The Possibilities Ahead
My season at SNL has helped me grow in really unexpected ways. Everyone I worked with is so focused on having a balanced work/personal life which is hard to find in this business. They've all found time for themselves and family while also developing their skills at a very high level. It's something I've needed to find since moving here. I've been lucky to work on a lot of projects over the past few years but haven't really stopped since I've gotten here. I've met enough people that I feel safe enough to try new things. I'm looking into joining the Wardrobe Union which would open me up to working backstage at SNL in a different capacity. I'd be able to work more intimately with actors on set and feel more connected with the final product. I'm taking time to breathe after working non-stop since graduation. I'm very excited with the possibilities ahead.
Sean’s Advice: “Anyone from anywhere can end up anywhere they dream”
For my last-semester internship, I moved to a small bedroom in New York and it was never meant to be permanent. I had worked in, and fallen in love with, Chicago and had always planned on moving back there after graduation. The work here was so hard that it was a relief knowing that I wouldn't have to stay for too much longer.
But toward the end of my internship, right before graduation, I made a choice that I would have more opportunities here [in NYC]. I wasn't happy with the choice but sometimes I make myself do things I don't like because I know the reward will be greater than a brief period of unhappiness. I guess that's being an optimist. Even though I wasn't in love with the city and didn't have any job prospects after graduation, I knew that I should at least stay and try. Some people I've met in theatre have given up right when things get hard, or if they’re not happy with their exact situation. But you have to promise yourself that your hard work will pay off somewhere in the future and use that to get you through your less-happy time. I drove to USC for graduation and then flew right back to NYC that month unemployed and nervous. Within two weeks I had gotten a job and have been employed consistently ever since. The freelance life isn't for everyone, but if you learn to embrace the ups and downs and make a really great budget for yourself everything should turn out okay.

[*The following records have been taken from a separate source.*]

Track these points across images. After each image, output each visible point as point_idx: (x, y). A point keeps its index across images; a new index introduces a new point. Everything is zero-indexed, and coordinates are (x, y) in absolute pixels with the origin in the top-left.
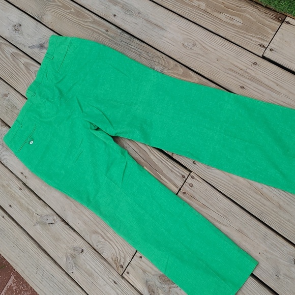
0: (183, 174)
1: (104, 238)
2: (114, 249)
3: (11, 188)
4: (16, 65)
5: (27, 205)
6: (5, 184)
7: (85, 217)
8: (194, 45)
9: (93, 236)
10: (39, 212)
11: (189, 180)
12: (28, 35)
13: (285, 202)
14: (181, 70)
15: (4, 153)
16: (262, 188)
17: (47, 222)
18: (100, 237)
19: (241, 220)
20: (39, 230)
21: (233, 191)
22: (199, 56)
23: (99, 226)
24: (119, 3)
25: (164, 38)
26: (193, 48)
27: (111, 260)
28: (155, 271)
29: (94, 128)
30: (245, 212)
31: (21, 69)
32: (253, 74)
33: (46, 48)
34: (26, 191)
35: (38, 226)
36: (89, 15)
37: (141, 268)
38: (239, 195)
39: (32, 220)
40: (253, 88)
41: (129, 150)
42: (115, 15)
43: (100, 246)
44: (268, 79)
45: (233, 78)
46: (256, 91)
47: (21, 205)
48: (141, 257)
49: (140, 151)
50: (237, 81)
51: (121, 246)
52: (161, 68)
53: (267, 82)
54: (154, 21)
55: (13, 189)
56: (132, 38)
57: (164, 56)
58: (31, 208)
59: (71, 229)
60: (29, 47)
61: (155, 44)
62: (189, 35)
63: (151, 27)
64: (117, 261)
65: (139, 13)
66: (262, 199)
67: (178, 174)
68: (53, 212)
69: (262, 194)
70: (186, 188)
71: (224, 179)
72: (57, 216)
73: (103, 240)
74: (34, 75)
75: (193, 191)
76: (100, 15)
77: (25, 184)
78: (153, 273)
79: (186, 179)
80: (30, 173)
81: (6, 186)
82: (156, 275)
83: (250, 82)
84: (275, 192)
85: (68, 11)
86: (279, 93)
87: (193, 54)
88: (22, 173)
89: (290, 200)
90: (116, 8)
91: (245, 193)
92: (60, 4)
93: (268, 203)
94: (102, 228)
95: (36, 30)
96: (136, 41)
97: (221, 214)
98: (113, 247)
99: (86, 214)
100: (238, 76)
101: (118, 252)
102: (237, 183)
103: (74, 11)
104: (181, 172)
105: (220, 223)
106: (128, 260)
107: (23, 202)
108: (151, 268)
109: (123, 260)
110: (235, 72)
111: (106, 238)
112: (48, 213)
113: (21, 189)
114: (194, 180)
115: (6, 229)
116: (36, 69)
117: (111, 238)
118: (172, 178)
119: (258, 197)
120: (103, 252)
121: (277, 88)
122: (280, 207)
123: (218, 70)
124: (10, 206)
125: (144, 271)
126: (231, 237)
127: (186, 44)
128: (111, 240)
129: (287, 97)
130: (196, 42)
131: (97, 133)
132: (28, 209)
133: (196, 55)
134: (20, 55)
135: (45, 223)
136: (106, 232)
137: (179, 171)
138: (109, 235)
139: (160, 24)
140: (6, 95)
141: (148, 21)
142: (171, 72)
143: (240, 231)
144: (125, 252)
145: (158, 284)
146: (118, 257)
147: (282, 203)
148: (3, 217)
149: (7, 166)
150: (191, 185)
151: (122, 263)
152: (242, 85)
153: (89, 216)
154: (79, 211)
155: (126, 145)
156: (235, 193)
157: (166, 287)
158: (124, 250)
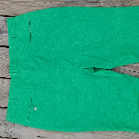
29: (93, 71)
33: (6, 32)
41: (127, 73)
49: (137, 69)
52: (122, 3)
74: (4, 57)
80: (47, 132)
88: (38, 136)
99: (117, 135)
116: (4, 52)
131: (98, 73)
142: (131, 3)
153: (121, 136)
154: (109, 137)
155: (123, 71)
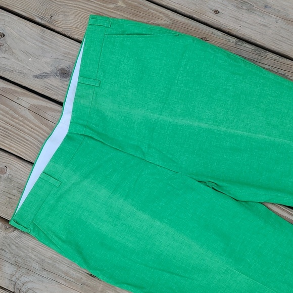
4: (11, 112)
12: (26, 53)
15: (23, 279)
31: (26, 119)
36: (161, 13)
42: (216, 12)
56: (262, 51)
60: (36, 77)
65: (266, 7)
85: (112, 6)
95: (42, 43)
96: (270, 55)
103: (124, 6)
134: (17, 92)
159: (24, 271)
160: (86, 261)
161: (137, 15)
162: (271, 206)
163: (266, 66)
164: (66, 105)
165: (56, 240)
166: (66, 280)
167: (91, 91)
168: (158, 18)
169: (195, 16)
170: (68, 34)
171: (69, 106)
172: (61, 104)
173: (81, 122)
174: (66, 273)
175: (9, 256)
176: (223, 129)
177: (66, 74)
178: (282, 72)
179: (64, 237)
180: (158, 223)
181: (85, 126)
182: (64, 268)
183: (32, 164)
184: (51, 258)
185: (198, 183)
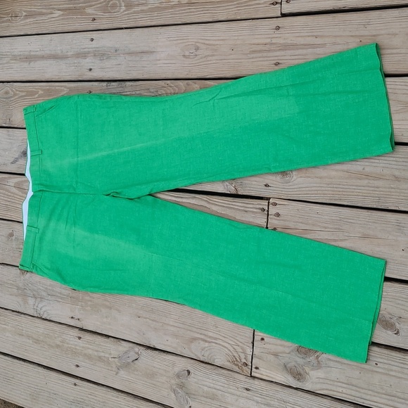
0: (261, 207)
1: (206, 341)
2: (225, 347)
3: (68, 344)
4: (7, 193)
5: (96, 353)
6: (58, 343)
7: (172, 329)
8: (197, 49)
9: (193, 346)
10: (115, 353)
11: (273, 210)
12: (4, 150)
13: (399, 169)
14: (196, 85)
15: (40, 306)
16: (364, 169)
17: (130, 360)
18: (202, 343)
19: (360, 222)
20: (124, 376)
21: (331, 192)
22: (209, 58)
23: (195, 330)
24: (89, 53)
25: (158, 62)
26: (197, 53)
27: (228, 364)
28: (288, 347)
30: (358, 210)
31: (14, 194)
32: (282, 41)
34: (88, 337)
35: (122, 373)
36: (61, 87)
37: (269, 353)
38: (340, 193)
39: (110, 368)
40: (290, 58)
42: (90, 70)
43: (206, 355)
44: (301, 36)
45: (261, 59)
46: (295, 59)
47: (89, 357)
48: (263, 339)
50: (267, 61)
51: (232, 339)
53: (301, 41)
54: (138, 50)
55: (71, 342)
56: (123, 83)
57: (168, 82)
58: (102, 354)
59: (162, 353)
60: (12, 163)
61: (152, 75)
62: (185, 41)
63: (138, 59)
64: (237, 361)
65: (116, 51)
66: (371, 182)
67: (255, 210)
68: (131, 345)
69: (368, 176)
70: (274, 222)
71: (312, 185)
72: (138, 346)
73: (207, 344)
75: (283, 220)
76: (73, 79)
77: (82, 329)
78: (287, 350)
79: (268, 211)
81: (61, 344)
82: (292, 351)
83: (282, 53)
84: (381, 165)
85: (37, 96)
86: (324, 45)
87: (201, 60)
89: (405, 164)
90: (88, 60)
91: (346, 187)
92: (24, 94)
93: (380, 183)
94: (198, 331)
95: (9, 139)
96: (128, 83)
97: (331, 228)
98: (223, 346)
100: (265, 54)
101: (231, 349)
102: (331, 180)
103: (42, 92)
104: (258, 206)
105: (335, 240)
106: (249, 351)
107: (90, 352)
108: (281, 345)
109: (242, 356)
110: (260, 51)
111: (208, 339)
112: (125, 349)
113: (80, 338)
114: (278, 206)
115: (85, 398)
117: (215, 336)
118: (251, 220)
119: (365, 182)
120: (215, 359)
121: (318, 41)
122: (397, 179)
123: (239, 61)
124: (78, 366)
125: (276, 355)
126: (358, 250)
127: (187, 53)
128: (216, 339)
129: (334, 44)
130: (197, 44)
132: (100, 357)
133: (204, 59)
135: (128, 363)
136: (206, 333)
137: (254, 206)
138: (210, 334)
139: (146, 49)
140: (11, 235)
141: (130, 54)
143: (365, 237)
144: (240, 344)
145: (300, 361)
146: (235, 355)
147: (397, 173)
148: (75, 385)
149: (51, 319)
150: (278, 215)
151: (244, 361)
152: (275, 62)
156: (334, 193)
157: (312, 358)
158: (238, 343)
159: (39, 299)
160: (64, 279)
161: (50, 95)
162: (159, 195)
163: (128, 93)
164: (26, 174)
165: (46, 271)
166: (62, 298)
167: (38, 159)
168: (62, 91)
169: (80, 79)
170: (20, 127)
171: (28, 174)
172: (24, 175)
173: (37, 182)
174: (60, 293)
175: (29, 292)
176: (116, 151)
177: (25, 154)
178: (138, 92)
179: (49, 267)
180: (96, 236)
181: (39, 184)
182: (58, 290)
183: (22, 223)
184: (50, 285)
185: (106, 197)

Once you get out of school and you detach yourself from those responsibilities your focus shifts to yourself and your career. What is best for you. What you learn at USC is so important, and if you use all the great tools and resources you're provided, you will leave with a steady foundation to start building yourself as an independent artist. When you're not worrying about deadlines and homework you finally have the chance to breathe, step back and think, "Where do I want to go next. What do I want?” It's scary and exciting and uncomfortably limitless.
I would absolutely not be here if it wasn't for USC. Spencer Henderson, Valerie Pruett, and Lisa Martin-Stuart gave me the confidence to take an internship in NYC and their encouragement helped me get from one opportunity to the next. I'm surprised with how things have been turning out. And so pleased. I miss Columbia so much. I wish I had appreciated my time there more when I was there. The space and freedom I had to be creative. Now I sew clothes on my floor and barely have room for a sewing machine. But if there's one thing I learned it's that anyone from anywhere can end up anywhere they dream. With hard work, actors and designers in the middle of South Carolina can end up on Broadway.